Yesterday, I spent much of my time in meetings: one appraisal, one research-related, one project-related, and one a planning meeting. Coincidently, each of those four meetings required me to remind myself that an education is not, “A thing that can be amassed and measured, the possession of which is a measure of the productivity of the individual within the society.” (Illich, 1978) I must be clear, my colleagues did not necessarily share such a view either, but topics such as learning gain, impact, employability, strategic priorities, and so forth can be tricky for any of us to navigate in education where, as professionals, we are accountable.
The idea of education as ‘product’ is central to two conflicting ideas: commodification and co-production.
Commodification in education describes beliefs and practices that present learning as an outcome of systemic delivery. It is a convenient idea of education because it lends itself to quantification. Product, as commodity, feels definite and tangible. In this analogy, educations is perceived as a vending machine, and the student is the consumer expecting their education to be delivered efficiently to their satisfaction. There is a sense of certainty that the machine can deliver standard packages which can be easily quality assured. It doesn’t work like that.
Illich describes how a commodified notion of schooling, “draws society into the trap of thinking that knowledge is hygienic, pure, respectable, deodorized, produced by human heads and amassed in stock.” It conspires in a conceit “…that learning and the growth of cognitive capacity, require a process of consumption of services presented in an industrial, a planned, a professional form; …that learning is a thing rather than an activity.” While the training paradygm understands learning as a commodity in which decontextualised skills are delivered consistently time after time, that type of learning has little in common with the conceptual learning we deal with in higher education.

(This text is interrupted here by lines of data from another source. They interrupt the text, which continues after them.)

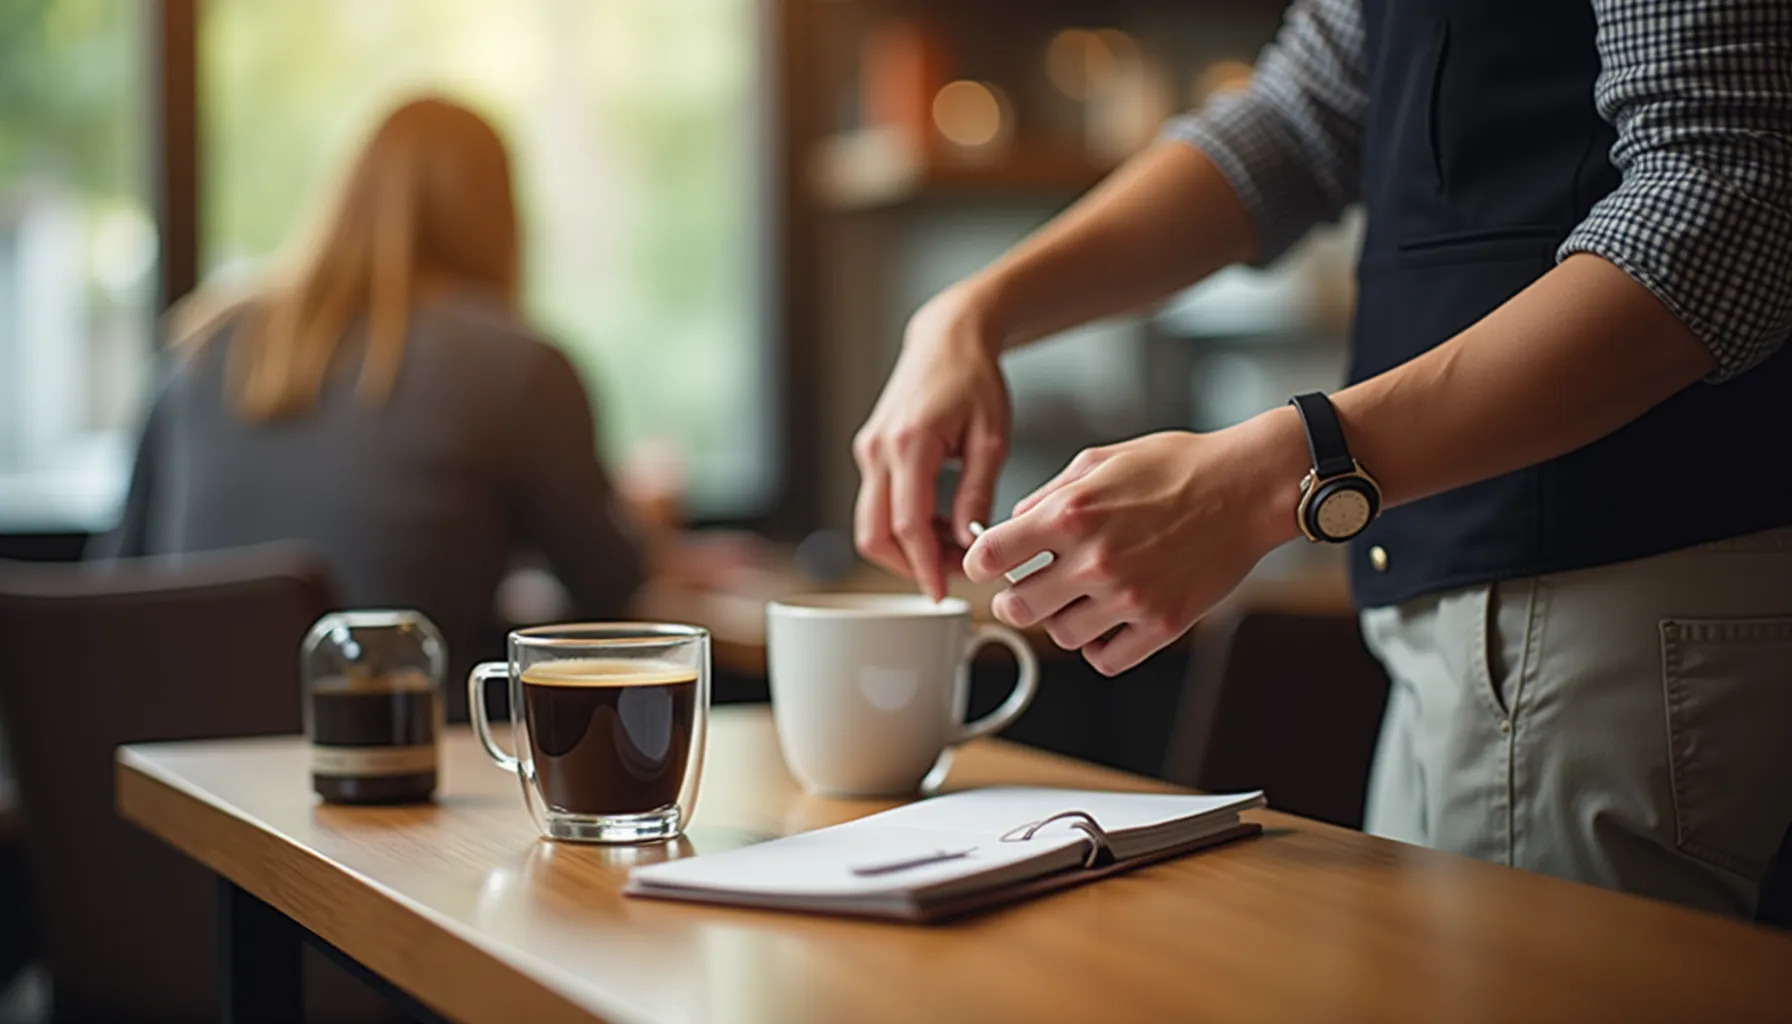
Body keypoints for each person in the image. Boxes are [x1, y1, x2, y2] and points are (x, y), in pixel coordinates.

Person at [851, 0, 1791, 919]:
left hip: (1603, 604)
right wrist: (974, 311)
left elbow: (1729, 195)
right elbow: (1310, 111)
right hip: (1481, 626)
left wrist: (1278, 472)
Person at [92, 97, 647, 714]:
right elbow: (609, 589)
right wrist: (649, 528)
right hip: (396, 768)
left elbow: (117, 575)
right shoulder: (519, 367)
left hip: (185, 773)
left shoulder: (203, 342)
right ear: (502, 216)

Here learning inhabits an individualised and changing boundary space between what is known and what can be discovered, especially where that learning happens with the support of others as in Vygotsky’s Zone of Proximal Development (1978). Instead, learning is vibrant, unstable, challenging and interpreted.
Illich (1973) argues for ‘a life of action over a life of consumption’.
That brings us to co-production; a collective conceit that product is stable, but something worth making together nevertheless. Of course, the essential learning value is not in the product itself, but in the act of producing learning together. Co-production, like art, is best understood as an endeavour and performance; a joint stimulus that we can all enjoy and, in the case of education, learn from.
According to Cahn’s (2000) principles, co-production is based on a social commitment to valuing all human capacity, honouring all contributions, and generating reciprocity. It involves partners, co-workers and co-producers as the act co-operatively to achieve intended outcomes. It recognises, not only the adage of many hands make light work, but many minds improve the quality of that work, and for mutual benefit. Those benefits are wide-ranging and include shifting mindsets from dependency and passivity to agency, empowerment and contribution. Its social context develops confidence, well-being and a sense of shared responsibility. It is networked in nature, having both individual and social value at the same time while being implicitly inclusive.
As I explore the ideas of ‘studio’ and active learning, co-production is an inherently social and co-operative learning strategy focused on knowledge production by promoting deep learning through active engagement.
‘Product’ is such a tangible thing. So is ‘plan’. In another meeting this week, on student personal and professional develop planning, I was asked if we would be able to count up the student plans as a way to measure the success of the initiative we were discussing. The valuable outcome in this work is the habit of planning I tried to explain – that’s a lifelong endeavour. Success will be measurable as they lower the graduate into their grave! But can we wait that long?! Well, I didn’t add that – it would have been facetious – but it does serve to explain the general dilemma, that higher education is about developing learning as a social habit and yet the OfS skews us towards trying to measure the immeasurable.
Cahn, E. (2000). No more throwaway people: the co-production imperative. Washington: Essential Books.
Illich, I. (1973). Deschooling Society, Harmondsworth: Penguin.
Illich, I. (1978). Toward a history of needs. New York: Random House.
infed website. ‘Ivan Illich: deschooling, conviviality and lifelong learning’. Online.
Vygotsky, L. S. (1978). Mind in society. Cambridge, MA: Harvard University Press.